:: Stored items ::
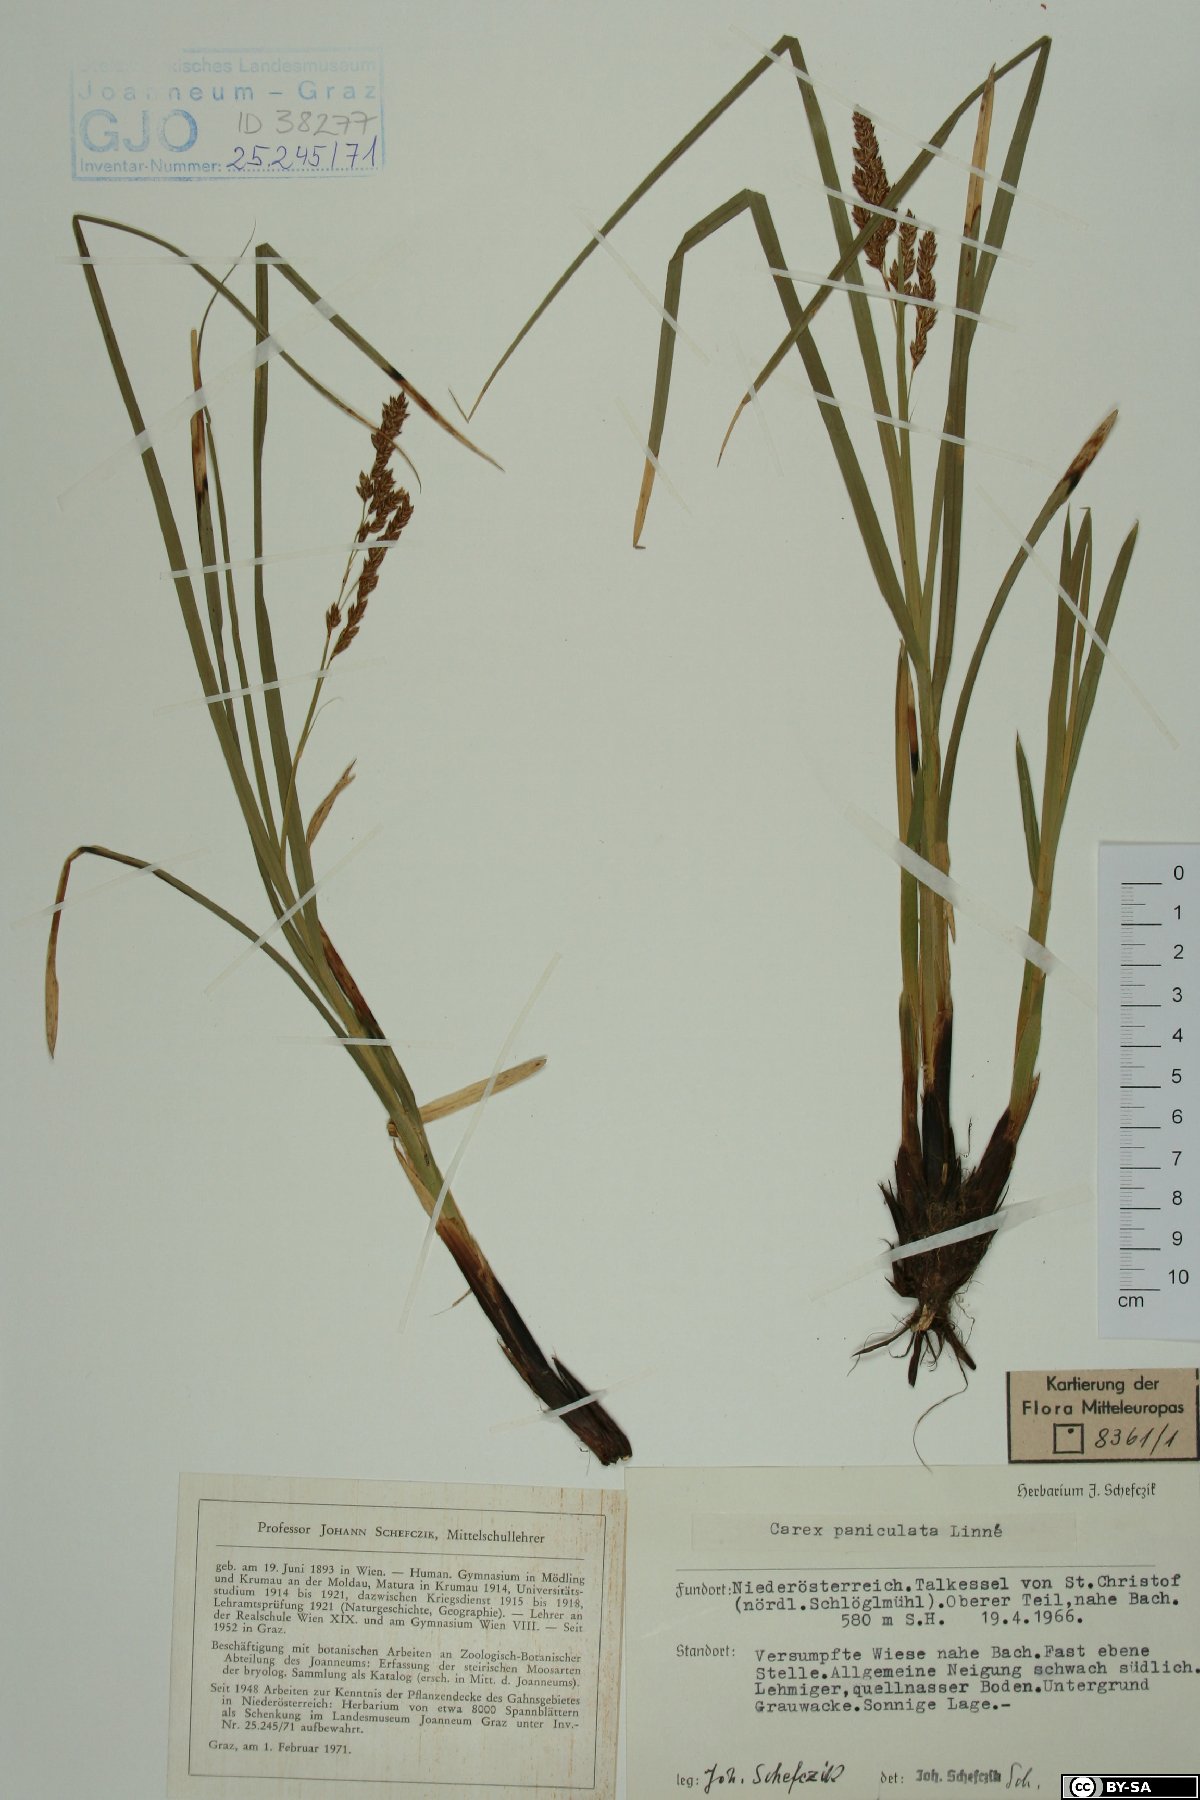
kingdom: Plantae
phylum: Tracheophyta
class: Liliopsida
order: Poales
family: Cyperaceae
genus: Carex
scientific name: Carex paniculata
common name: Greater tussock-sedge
---
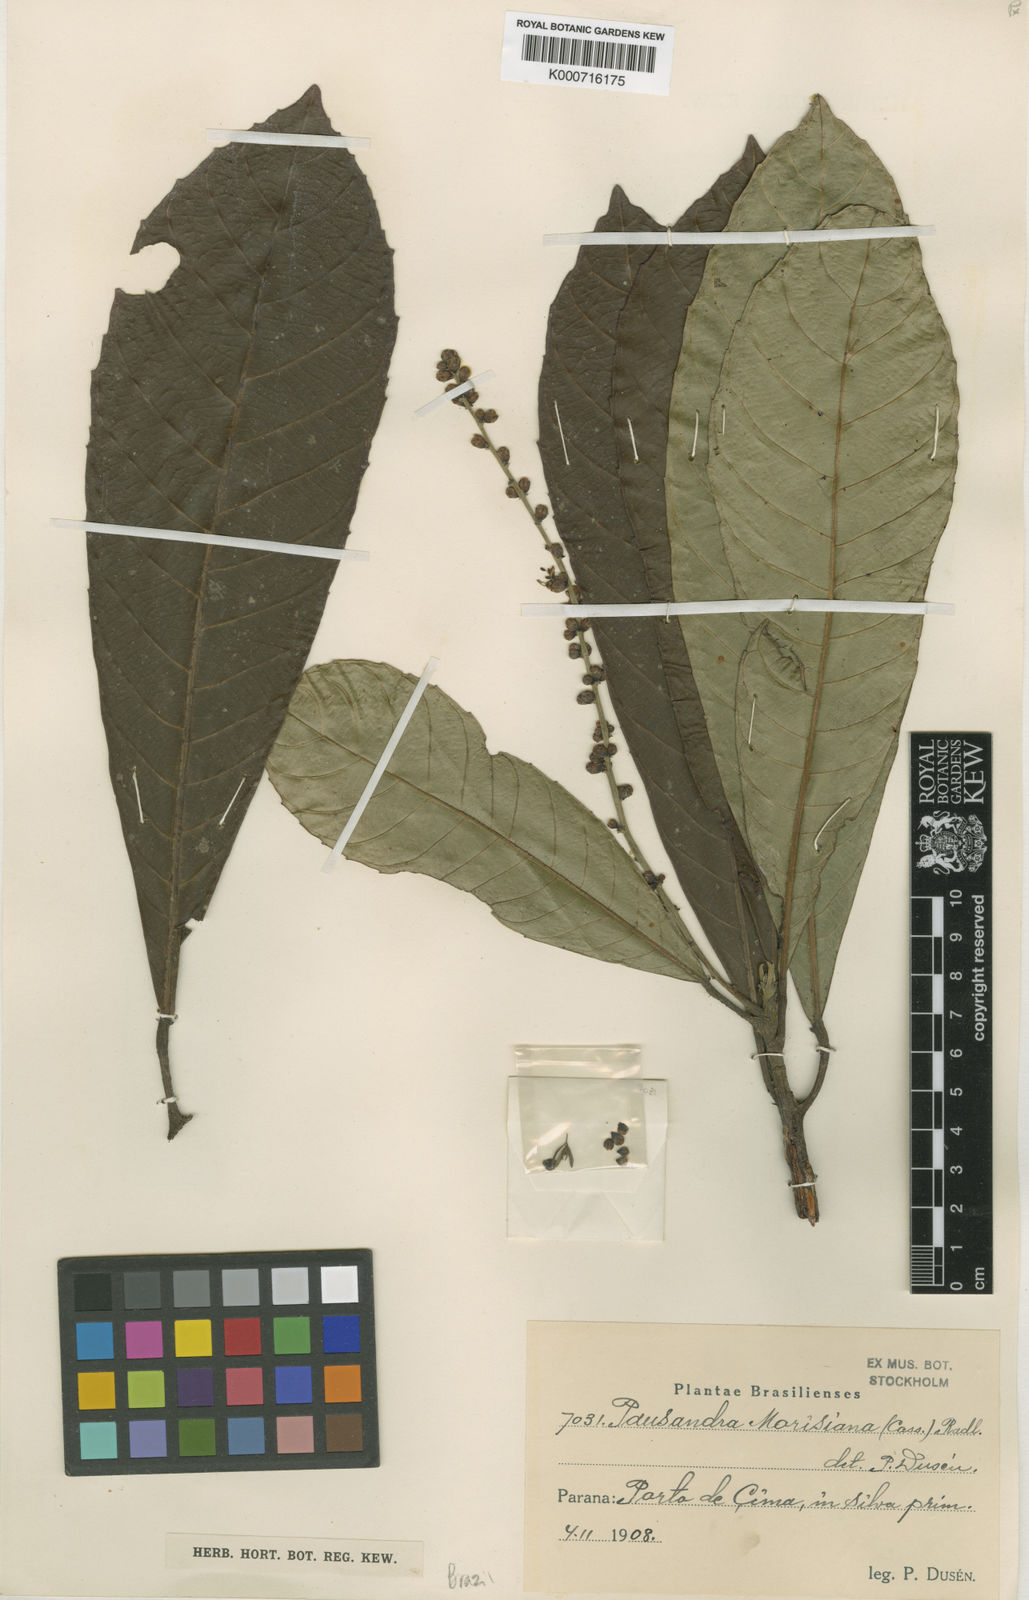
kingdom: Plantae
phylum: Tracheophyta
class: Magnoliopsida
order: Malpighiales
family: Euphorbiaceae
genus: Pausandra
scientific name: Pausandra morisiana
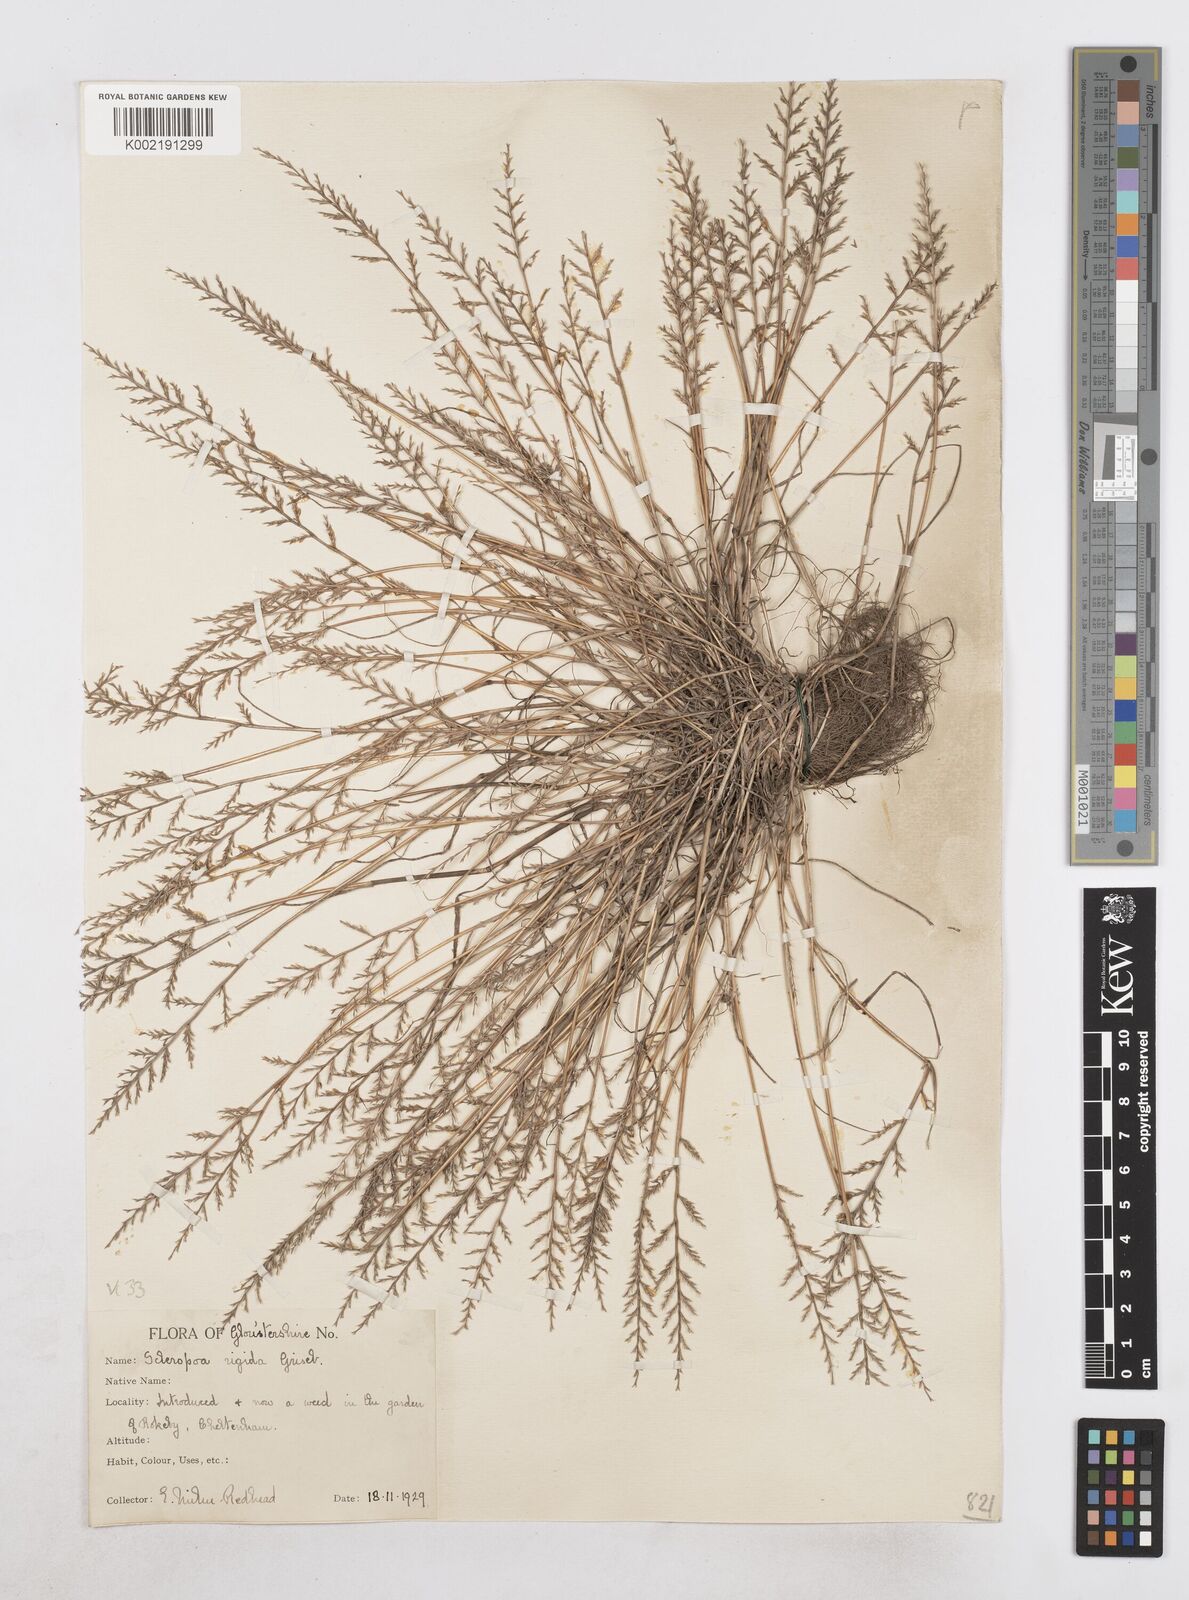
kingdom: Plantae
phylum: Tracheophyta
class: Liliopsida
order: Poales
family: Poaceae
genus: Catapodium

:: Task requirements ::
Give everything in the material from the line containing "genus: Pausandra" down to the line containing "genus: Catapodium", both included, as a JSON list of strings with one string per line and blank lines left out. Leave the pictures out of the answer.

:: Reply ::
[
  "genus: Pausandra",
  "scientific name: Pausandra morisiana",
  "kingdom: Plantae",
  "phylum: Tracheophyta",
  "class: Liliopsida",
  "order: Poales",
  "family: Poaceae",
  "genus: Catapodium"
]